34. Recovery frontier is "emotional sobriety"

By Tom O'Connell

Alcoholics Anonymous was founded in 1935 by two men, Bill Wilson and Dr. Bob Smith. And it grew, and grew, and grew. Then, a little more than 20 years later, a sober but emotionally challenged Bill Wilson sat down and wrote a thought-provoking article.

Wilson, who had often struggled with depression in his recovery from alcoholism, titled the AA Grapevine article "The Next Frontier: Emotional Sobriety." He notes at the outset that many "oldsters" on the "booze cure" still lack emotional sobriety.

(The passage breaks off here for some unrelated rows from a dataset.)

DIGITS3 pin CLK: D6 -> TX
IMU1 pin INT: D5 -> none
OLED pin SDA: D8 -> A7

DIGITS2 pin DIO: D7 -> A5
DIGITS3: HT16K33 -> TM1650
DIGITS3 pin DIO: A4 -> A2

An honest man, he discusses his own "failure to grow up, emotionally and spiritually," and his frustrating inability to "get off the emotional merry-go-round." He makes it clear that the Jekyll-Hyde disease of alcohol addiction takes its toll long after the actual excessive drinking stops. And discussing his own search for peace and joy, he says, "How to convince our dumb, raging, and hidden 'Mr. Hyde' becomes our main task."

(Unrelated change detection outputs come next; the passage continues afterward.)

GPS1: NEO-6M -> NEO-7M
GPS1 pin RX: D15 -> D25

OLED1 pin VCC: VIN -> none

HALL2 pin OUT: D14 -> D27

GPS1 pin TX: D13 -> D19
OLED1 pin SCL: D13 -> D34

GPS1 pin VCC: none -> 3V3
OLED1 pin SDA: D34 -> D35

He describes a recent depression: "By the hour, I stared at the St. Francis Prayer...'It's better to comfort than to be comforted.' Here was the formula, all right. But why didn't it work?" Then it dawned on him that his basic character flaw was his dependence on people or circumstances to supply him with prestige, security and the like. "Failing to get these things according to my perfectionist dreams and specifications, I had fought for them. And when defeat came, so did my depression."

Anticipating another long spell of depression, he came to a profound realization: "There wasn't a chance of making the outgoing love of St. Francis a workable and joyous way of life until these fatal and almost absolute dependencies were cut away."

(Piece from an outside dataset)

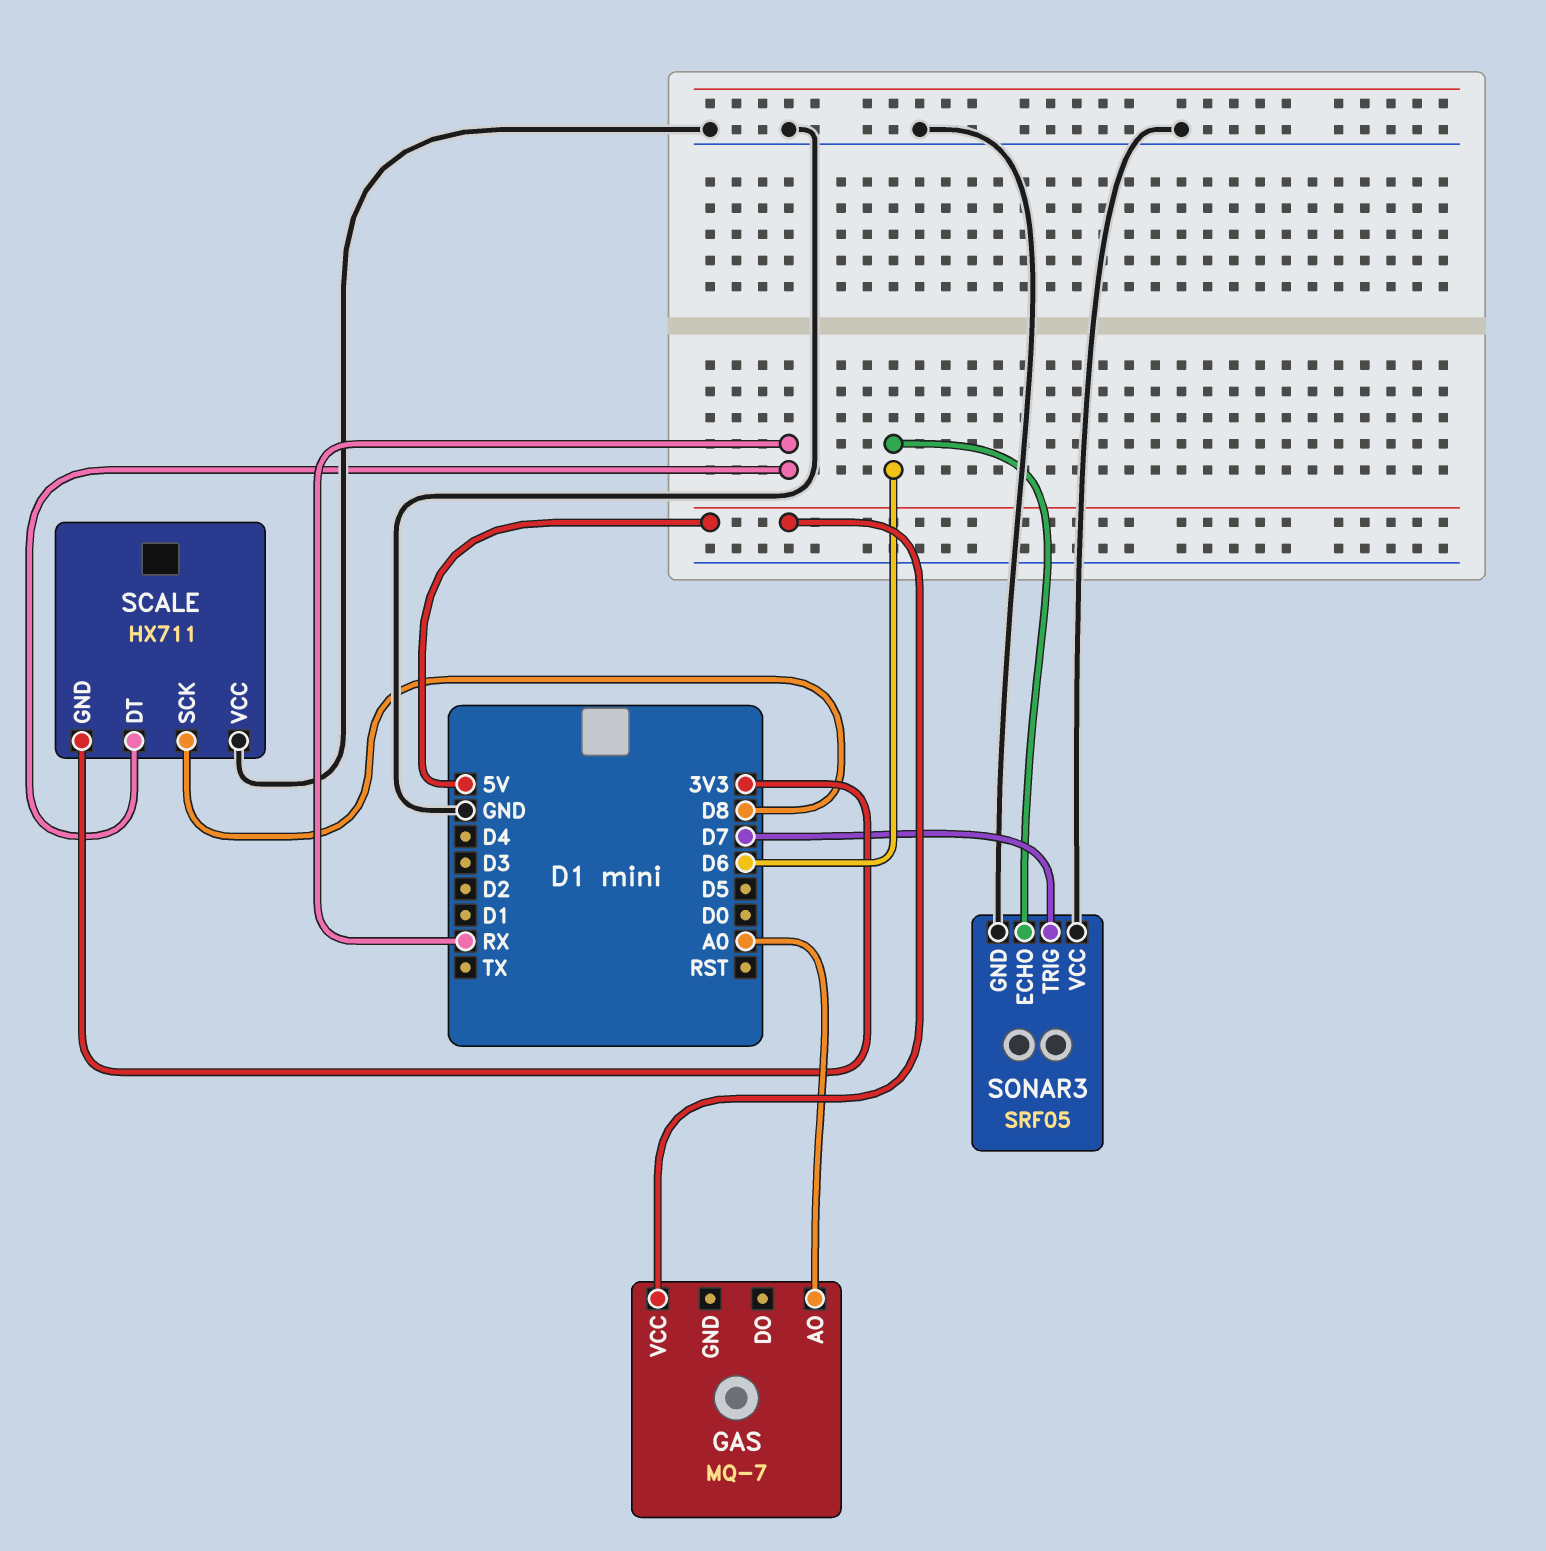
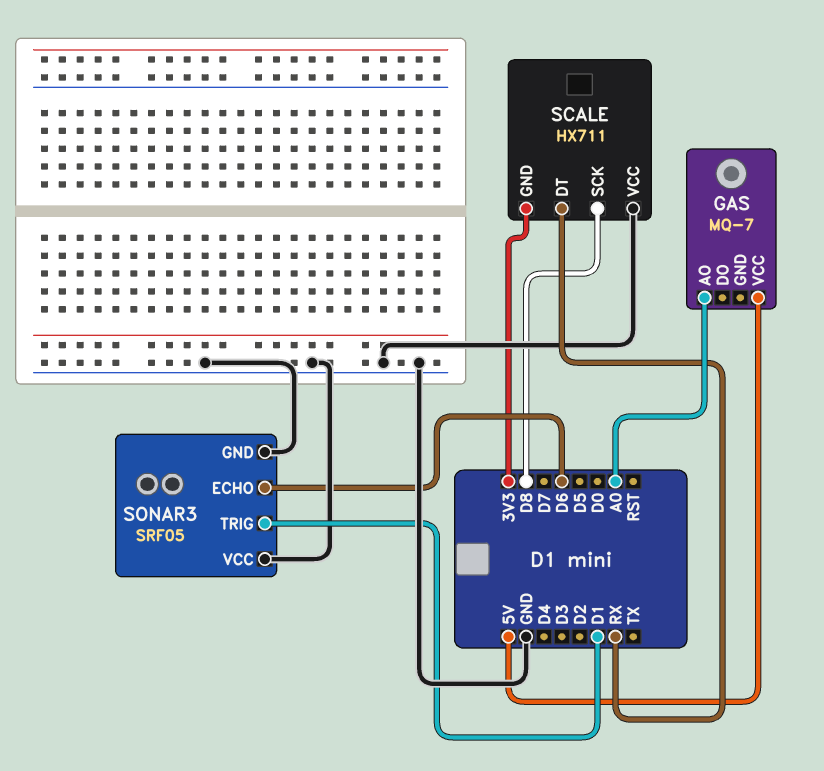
SONAR3 pin TRIG: D7 -> D1

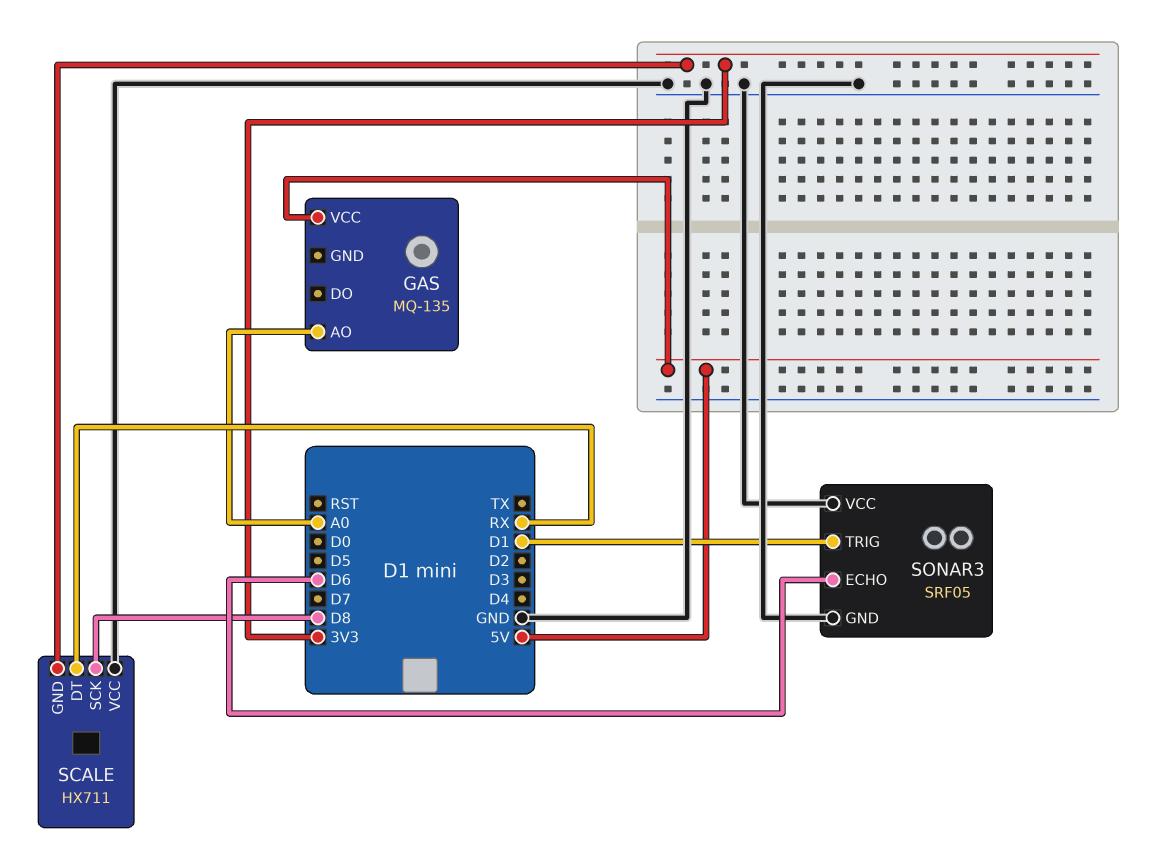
GAS: MQ-7 -> MQ-135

Since he had already accomplished some spiritual growth, he was starkly aware of his flaws. So he prayed for grace. "I found I had to exert every ounce of will and action to cut off these faulty emotional dependencies upon people, upon AA, indeed, upon any set of circumstances whatsoever. Then only could I be free to love as Francis had. Emotional and instinctual satisfaction, I saw, were really the extra dividends of having love, offering love, and expressing a love appropriate to each relation of life."

Instead of trying to possess and control the people and conditions around him, he made a commitment to begin offering love to others regardless of the return to him. "This seems to be the primary healing circuit," he writes, "an outgoing love of God's creation and his people, by means of which we avail ourselves of his love for us....the real current can't flow until our paralyzing dependencies are broken, and broken at depth. Only then can we possibly have a glimmer of what adult love really is. "

He suggests, "If we examine every disturbance we have, great or small, we will find at the root of it some unhealthy dependency and its consequent unhealthy demand. Let us, with God's help, continually surrender these hobbling demands. Then we can be set free to live and love." As he moves away from depression he writes, "Nowadays my brain no longer races compulsively in either elation, grandiosity, or depression. I have been given a quiet place in bright sunshine."

In recovery from all addictions, depression is a major hazard. Yet the spiritual approach to mental imbalance in recovery has been the remedy for countless people. And the therapy described by Bill Wilson, for many, has proved to be the ultimate solution.